= Conflict criminology =

School of criminology

Largely based on the writings of Karl Marx, conflict criminology holds that crime in capitalist societies cannot be adequately understood without a recognition that such societies are dominated by a wealthy elite whose continuing dominance requires the economic exploitation of others, and that the ideas, institutions and practices of such societies are designed and managed in order to ensure that such groups remain marginalised, oppressed and vulnerable. Members of marginalised and oppressed groups may sometimes turn to crime in order to gain the material wealth that apparently brings equality in capitalist societies, or simply in order to survive. Conflict criminology derives its name from the fact that theorists within the area believe that there is no consensual social contract between state and citizen.

==Discussion==
Conflict theory assumes that every society is subjected to a process of continuous change and that this process creates social conflicts. Hence, social change and social conflict are ubiquitous. Individuals and social classes, each with distinctive interests, represent the constituent elements of a society. As such, they are individually and collectively participants in this process but there is no guarantee that the interests of each class will coincide. Indeed, the lack of common ground is likely to bring them into conflict with each other. From time to time, each element's contribution may be positive or negative, constructive or destructive. To that extent, therefore, the progress made by each society as a whole is limited by the acts and omissions of some of its members by others. This limitation may promote a struggle for greater progress but, if the less progressive group has access to the coercive power of law, it may entrench inequality and oppress those deemed less equal. In turn, this inequality will become a significant source of conflict. The theory identifies the state and the law as instruments of oppression used by the ruling class for their own benefit.

There are various strands of conflict theory, with many heavily critiquing the others. Structural Marxist criminology, which is essentially the most 'pure' version of the above, has been frequently accused of idealism, and many critics point to the fact that the Soviet Union and such states had as high crime rates as the capitalist West. Furthermore, some highly capitalist states such as Switzerland have very low crime rates, thus making structural theory seem improbable.

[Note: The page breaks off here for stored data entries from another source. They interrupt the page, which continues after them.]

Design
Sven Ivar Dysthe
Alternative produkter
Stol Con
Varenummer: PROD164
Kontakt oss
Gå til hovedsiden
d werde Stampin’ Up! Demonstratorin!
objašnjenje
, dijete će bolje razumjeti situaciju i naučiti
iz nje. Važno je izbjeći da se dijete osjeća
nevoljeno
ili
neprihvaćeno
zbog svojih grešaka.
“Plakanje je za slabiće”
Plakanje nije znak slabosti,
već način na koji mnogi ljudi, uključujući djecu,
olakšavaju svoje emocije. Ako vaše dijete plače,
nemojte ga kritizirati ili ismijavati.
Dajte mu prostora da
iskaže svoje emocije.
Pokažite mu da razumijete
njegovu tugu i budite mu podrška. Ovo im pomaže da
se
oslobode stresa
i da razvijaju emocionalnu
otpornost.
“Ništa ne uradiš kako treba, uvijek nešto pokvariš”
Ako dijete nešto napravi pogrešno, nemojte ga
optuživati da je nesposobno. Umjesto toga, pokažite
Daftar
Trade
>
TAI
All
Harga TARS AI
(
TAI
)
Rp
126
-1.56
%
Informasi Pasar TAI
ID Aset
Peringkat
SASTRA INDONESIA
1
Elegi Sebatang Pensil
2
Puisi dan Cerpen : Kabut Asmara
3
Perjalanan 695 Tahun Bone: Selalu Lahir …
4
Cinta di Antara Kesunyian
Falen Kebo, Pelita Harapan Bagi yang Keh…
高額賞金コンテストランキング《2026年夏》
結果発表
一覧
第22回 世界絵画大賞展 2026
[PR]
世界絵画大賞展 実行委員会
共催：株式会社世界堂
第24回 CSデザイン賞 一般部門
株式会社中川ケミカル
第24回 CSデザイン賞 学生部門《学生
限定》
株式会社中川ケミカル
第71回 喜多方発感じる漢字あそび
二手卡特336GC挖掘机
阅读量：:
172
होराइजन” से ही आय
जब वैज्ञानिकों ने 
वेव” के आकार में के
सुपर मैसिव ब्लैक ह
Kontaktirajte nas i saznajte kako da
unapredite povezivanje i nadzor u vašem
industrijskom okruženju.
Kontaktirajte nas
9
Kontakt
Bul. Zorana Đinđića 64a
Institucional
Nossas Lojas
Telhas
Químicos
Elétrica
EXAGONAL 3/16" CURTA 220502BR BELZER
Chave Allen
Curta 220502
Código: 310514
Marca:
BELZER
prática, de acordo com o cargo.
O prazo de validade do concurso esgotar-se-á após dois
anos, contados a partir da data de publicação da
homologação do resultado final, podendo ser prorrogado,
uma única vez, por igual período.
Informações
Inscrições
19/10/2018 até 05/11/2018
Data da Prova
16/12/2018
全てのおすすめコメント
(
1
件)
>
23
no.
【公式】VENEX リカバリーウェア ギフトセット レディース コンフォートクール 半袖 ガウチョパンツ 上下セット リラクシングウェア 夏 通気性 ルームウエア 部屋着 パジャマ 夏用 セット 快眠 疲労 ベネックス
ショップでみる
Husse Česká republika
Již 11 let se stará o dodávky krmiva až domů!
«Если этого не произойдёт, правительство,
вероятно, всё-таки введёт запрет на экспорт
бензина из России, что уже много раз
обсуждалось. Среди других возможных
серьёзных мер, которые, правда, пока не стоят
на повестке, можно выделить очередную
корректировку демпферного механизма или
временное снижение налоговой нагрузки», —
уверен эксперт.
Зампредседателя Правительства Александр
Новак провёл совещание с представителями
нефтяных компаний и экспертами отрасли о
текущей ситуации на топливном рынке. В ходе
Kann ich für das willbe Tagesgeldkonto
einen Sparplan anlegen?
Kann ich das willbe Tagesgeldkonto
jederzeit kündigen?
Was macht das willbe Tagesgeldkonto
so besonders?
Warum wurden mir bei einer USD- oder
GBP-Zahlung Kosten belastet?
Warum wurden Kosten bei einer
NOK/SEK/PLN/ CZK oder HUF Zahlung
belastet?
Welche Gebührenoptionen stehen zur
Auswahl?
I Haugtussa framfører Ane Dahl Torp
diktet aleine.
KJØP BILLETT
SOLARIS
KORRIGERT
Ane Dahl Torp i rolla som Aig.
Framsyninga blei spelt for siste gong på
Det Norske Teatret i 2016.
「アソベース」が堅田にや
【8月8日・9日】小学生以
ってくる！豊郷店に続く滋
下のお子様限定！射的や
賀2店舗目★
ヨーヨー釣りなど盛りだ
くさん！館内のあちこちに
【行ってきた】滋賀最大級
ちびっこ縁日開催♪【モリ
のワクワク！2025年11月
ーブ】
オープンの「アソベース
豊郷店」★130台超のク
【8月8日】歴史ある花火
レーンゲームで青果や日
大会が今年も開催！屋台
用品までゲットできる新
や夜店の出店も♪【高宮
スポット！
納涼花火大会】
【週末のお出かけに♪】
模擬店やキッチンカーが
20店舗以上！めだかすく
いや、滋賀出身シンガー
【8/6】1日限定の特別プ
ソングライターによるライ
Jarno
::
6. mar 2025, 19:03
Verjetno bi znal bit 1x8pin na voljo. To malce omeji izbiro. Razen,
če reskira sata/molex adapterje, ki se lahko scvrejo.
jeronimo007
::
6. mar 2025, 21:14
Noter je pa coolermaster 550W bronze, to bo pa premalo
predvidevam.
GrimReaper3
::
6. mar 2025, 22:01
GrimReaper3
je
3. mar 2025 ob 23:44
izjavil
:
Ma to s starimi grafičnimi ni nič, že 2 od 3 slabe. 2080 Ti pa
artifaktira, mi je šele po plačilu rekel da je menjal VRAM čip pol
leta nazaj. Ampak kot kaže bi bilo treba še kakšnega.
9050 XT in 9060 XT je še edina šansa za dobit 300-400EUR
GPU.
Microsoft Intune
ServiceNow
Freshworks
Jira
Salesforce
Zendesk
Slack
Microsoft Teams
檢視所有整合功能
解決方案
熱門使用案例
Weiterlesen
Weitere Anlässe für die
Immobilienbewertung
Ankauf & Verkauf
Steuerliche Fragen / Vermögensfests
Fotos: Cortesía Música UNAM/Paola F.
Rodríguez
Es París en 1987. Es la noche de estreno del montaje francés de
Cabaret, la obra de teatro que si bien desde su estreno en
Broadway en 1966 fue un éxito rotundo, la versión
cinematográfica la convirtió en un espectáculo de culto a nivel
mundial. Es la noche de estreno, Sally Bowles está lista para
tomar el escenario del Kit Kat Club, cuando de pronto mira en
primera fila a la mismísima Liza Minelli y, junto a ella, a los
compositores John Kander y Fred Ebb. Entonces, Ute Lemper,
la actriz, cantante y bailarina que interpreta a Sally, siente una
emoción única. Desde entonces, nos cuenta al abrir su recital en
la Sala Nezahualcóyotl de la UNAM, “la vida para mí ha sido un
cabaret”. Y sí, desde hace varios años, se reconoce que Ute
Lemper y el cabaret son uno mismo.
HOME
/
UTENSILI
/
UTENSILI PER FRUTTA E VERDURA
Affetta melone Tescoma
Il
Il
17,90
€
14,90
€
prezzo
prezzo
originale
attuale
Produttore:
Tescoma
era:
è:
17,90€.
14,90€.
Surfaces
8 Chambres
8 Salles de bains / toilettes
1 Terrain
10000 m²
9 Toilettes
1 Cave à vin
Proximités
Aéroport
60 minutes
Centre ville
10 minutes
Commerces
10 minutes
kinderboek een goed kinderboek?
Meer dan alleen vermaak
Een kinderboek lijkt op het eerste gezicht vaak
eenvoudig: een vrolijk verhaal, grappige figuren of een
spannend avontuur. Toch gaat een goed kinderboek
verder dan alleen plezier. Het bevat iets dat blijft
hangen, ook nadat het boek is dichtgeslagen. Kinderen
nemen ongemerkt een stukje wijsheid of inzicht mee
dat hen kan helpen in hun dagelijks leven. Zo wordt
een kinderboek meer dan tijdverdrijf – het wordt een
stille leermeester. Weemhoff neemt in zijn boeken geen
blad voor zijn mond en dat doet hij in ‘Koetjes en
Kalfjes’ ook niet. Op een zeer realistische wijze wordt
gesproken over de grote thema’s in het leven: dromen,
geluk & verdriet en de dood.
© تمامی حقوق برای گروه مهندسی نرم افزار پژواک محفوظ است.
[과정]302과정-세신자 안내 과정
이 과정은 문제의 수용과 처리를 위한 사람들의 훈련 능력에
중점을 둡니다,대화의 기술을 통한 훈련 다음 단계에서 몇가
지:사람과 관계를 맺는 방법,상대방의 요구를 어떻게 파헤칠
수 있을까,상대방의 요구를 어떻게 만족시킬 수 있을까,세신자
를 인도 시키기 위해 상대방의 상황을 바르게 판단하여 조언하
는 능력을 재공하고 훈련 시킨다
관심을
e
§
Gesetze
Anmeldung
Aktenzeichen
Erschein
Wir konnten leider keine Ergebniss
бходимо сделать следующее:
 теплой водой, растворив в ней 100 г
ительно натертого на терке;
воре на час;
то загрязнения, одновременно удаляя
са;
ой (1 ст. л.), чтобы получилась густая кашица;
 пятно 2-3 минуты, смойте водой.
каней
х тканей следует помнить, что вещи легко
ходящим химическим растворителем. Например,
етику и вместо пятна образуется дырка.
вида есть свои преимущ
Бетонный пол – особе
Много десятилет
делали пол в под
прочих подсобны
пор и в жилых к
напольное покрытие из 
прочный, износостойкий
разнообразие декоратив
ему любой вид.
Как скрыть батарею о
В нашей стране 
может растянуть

Instrumental Marxism partly holds to the above, but claims that capitalism in itself cannot be blamed for all crimes. A seminal book on the subject, The New Criminology, by Taylor, Walton, and Young, was considered groundbreaking and ahead of its time at the point of its publication in 1973. However, 11 years later, co-author Jock Young turned against the work, claiming it too was overly idealistic, and began to form yet another line of criminological thought, now commonly known as Left realism.

==Theorists==

===Thorsten Sellin===
Sellin was a sociologist at the University of Pennsylvania and one of the pioneers of scientific criminology. His method involved a comprehensive view of the subject, incorporating historical, sociological, psychological, and legal factors into the analysis. He applied both Marxism and Conflict Theory to an examination of the cultural diversity of modern industrial society. In a homogeneous society, norms or codes of behaviour will emerge and become laws where enforcement is necessary to preserve the unitary culture. But where separate cultures diverge from the mainstream, those minority groups will establish their own norms. Socialization will therefore be to the subgroup and to the mainstream norms. When laws are enacted, they will represent the norms, values and interests of the dominant cultural or ethnic group which may produce border culture conflict. When the two cultures interact and one seeks to extend its influence into the other, each side is likely to react protectively. If the balance of power is relatively equal, an accommodation will usually be reached. But if the distribution of power is unequal, the everyday behavior of the minority group may be defined as deviant. The more diversified and heterogeneous a society becomes, the greater the probability of more frequent conflict as subgroups who live by their own rules break the rules of other groups.

===George Vold===
Vold introduced the theory in 1958, in Theoretical Criminology, approaching an understanding of the social nature of crime as a product of the conflict between groups within the same culture. Humans are naturally social beings, forming groups out of shared interests and needs. The interests and needs of groups interact and produce competition in an increasingly political arena over maintaining and/or expanding one group's position relative to others in the control of necessary resources (money, education, employment, etc.). The challenge for all groups is to control the state for their own sectional interests. Hence, the group which proves most efficient in the control of political processes, obtains the mandate to enact laws that limit the behaviour of other groups and, in some cases, prevent the fulfillment of minority group needs. Although the theory has some interest, it is limited in its application to the criminal law because it is not so much the law that represents sectional interests, but the way in which it is enforced. For example, the definition of theft might remain constant but the allocation of resources to investigate and prosecute theft may be unequally distributed between blue-collar and white-collar versions of the behaviour.

===Austin Turk===
Turk draws on the work of Ralf Dahrendorf, who expanded on Marxism's emphasis on the social relations of production as a key to understanding power and focused on the struggle in a modern industrial society for institutional authority. This is power exercised by the social institutions that dominate everyday life; the authority vested in groups which control key positions in religious, educational, governmental, and even family relations. This authority can be linked to economic position, but it is not necessarily dependent upon it. Turk argues that some conflict is beneficial to society because it encourages society to consider whether the current consensus is justified, i.e. there is a balance between stasis and evolution. In this debate, there is a distinction between cultural norms which set out what behaviour is expected, and social norms which represent the reality of what happens. Those who have the power transform their cultural norms into law. The mechanisms for enforcement determine the social norms and so affect the beliefs and actions of the majority of citizens. If those who are subject to the laws agree with the law's cultural values, there will be co-operative enforcement by the community and the policing agencies. Conflict emerges when the subjects do not support the cultural norms in particular laws and the policing agencies attempt their rigorous enforcement, e.g. the policing of soft drugs. There may also be conflict within the enforcement system. Whereas the police may set of policy of tolerance, judges may wish to enforce the law with more severe penalties. If fewer offenders are brought before the courts, the judges may increase the severity of the sentences in an attempt to offer a general deterrent.